From anyone else, it would have sounded presumptuous; but he said it in such a matter-of-fact way that it was hard to get upset.
“No, it’s all right,” I found myself saying, “It’s just...I was homeless for a few years.”
“Were you actually out on the streets?”
“Not more than a few months total. Most of the time I crashed with friends, or friends of friends, for as long as they’d let me stay. I saved some cash, took advantage of a friend’s dad who had some pull here, got a scholarship.”
“Wow, dude. Good for you.”
“Thanks. So,” I said, “Professor Harte talks like that all the time? I thought it was just to put his classes to sleep so that he only had to give half a lecture.”
“I’ve heard that one before. Nah, Harte’s just really into the psychological effect of words and symbols, language affecting perception and all of that. He’s not trying to be complicated; he’s trying to be extremely precise.
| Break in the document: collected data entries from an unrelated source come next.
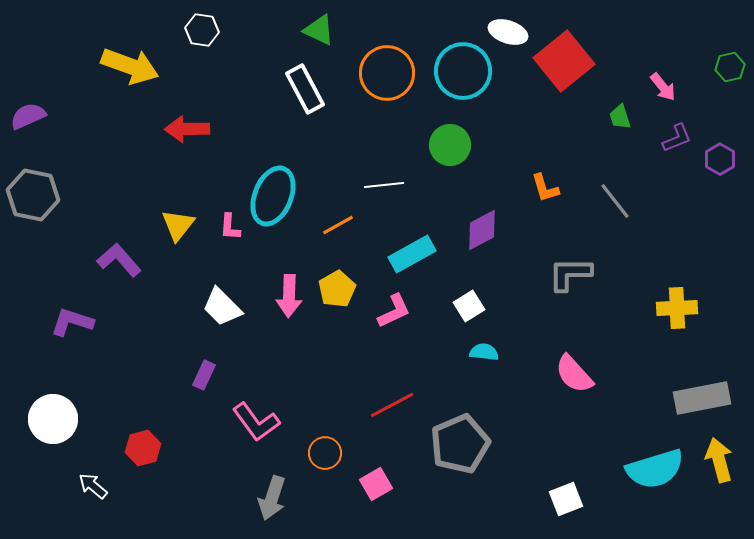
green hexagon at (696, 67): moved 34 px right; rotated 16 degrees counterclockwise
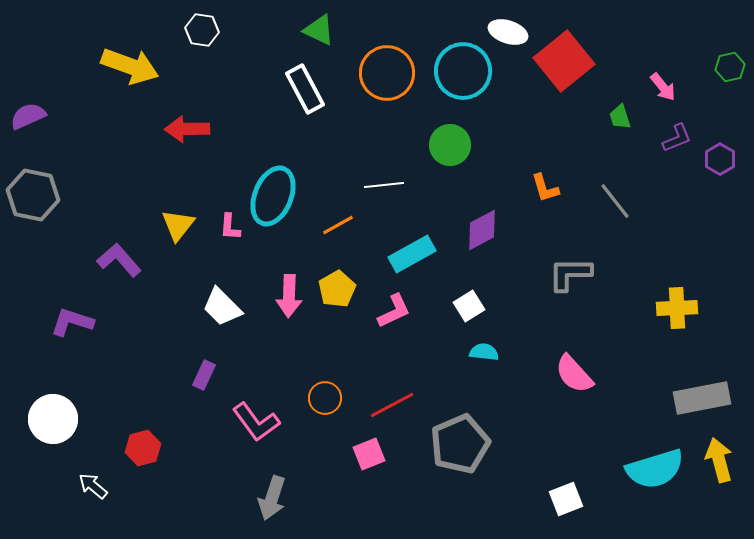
orange circle at (325, 453): moved 55 px up
pink square at (376, 484): moved 7 px left, 30 px up; rotated 8 degrees clockwise
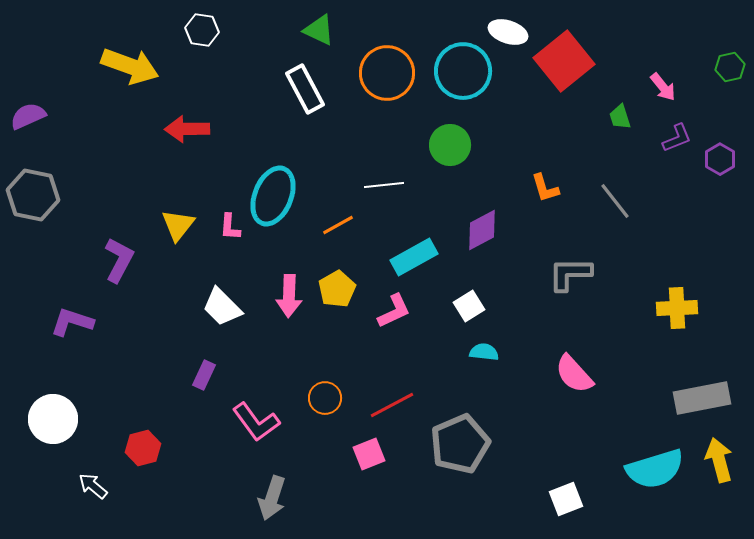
cyan rectangle at (412, 254): moved 2 px right, 3 px down
purple L-shape at (119, 260): rotated 69 degrees clockwise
It usually means that we need to translate for him, though.”
“I definitely need a translation. What have I gotten myself into?”
“Well,” he said, aiming and sinking the 14, “you’ll get the full run-down on your informed consent form, but basically you’ve signed up for the first-stage clinical trial of a drug cocktail that’s designed to enhance your subconscious activity.”
“I’ve what now?”
“It’s not that different from standard psychoanalysis and dream interpretation. You can’t dream, though, so the drug will help you conceptualize whatever’s going on in your subconscious that’s blocking you when you try to sleep. Then we talk about what you see.”
Second thoughts began lining up in my head. “Does this miracle drug have a name?”
Hector lined up his next shot. “Yeah, it’s about thirty-eight syllables long. But those of us on a first-name basis with it just call it Visulex.” He dropped the 12, looked up. “Look, don’t let it weird you out.” Dropped the 9. “This could help you. I know the Professor seems like he’s out of it, but he knows what he's doing.” And the 10. “As Lily would be happy to tell you at length.”
“Oh, yeah. Lily Breckenridge is a true believer, dude. I don’t think she’s hot for the Professor, but good luck getting her to notice you exist while he’s around.” He grinned, and sank the 13. “Couldn’t blame you for trying, though.” The 11 went next; I was glad I didn’t have money on this game.
“So you think I’m wasting my time?”
Hector shrugged. “Is attempting to be friendly to an attractive woman ever a waste of time? Besides, it might be good for her to unwind a bit.”
“If I’m part of this project, I imagine I might be spending some time with Ms. Breckenridge,” I said with mock thoughtfulness.
“You might, if you were assigned to her for your counseling sessions. As it happens, you’re assigned to me.” Hector paced around the table like a great cat stalking its prey. “But, seeing as we now have a pre-existing friendship here, I think I can persuade Ms. Breckenridge that it would be inappropriate for me to handle your case, and that it would be better for the project if we traded assignments.”
Who was I to object to such convincing reasoning? “We must think only of the project, Mr. Ojeda.”
“Indeed, Mr. Larkin,” Hector said, sinking the 8 ball.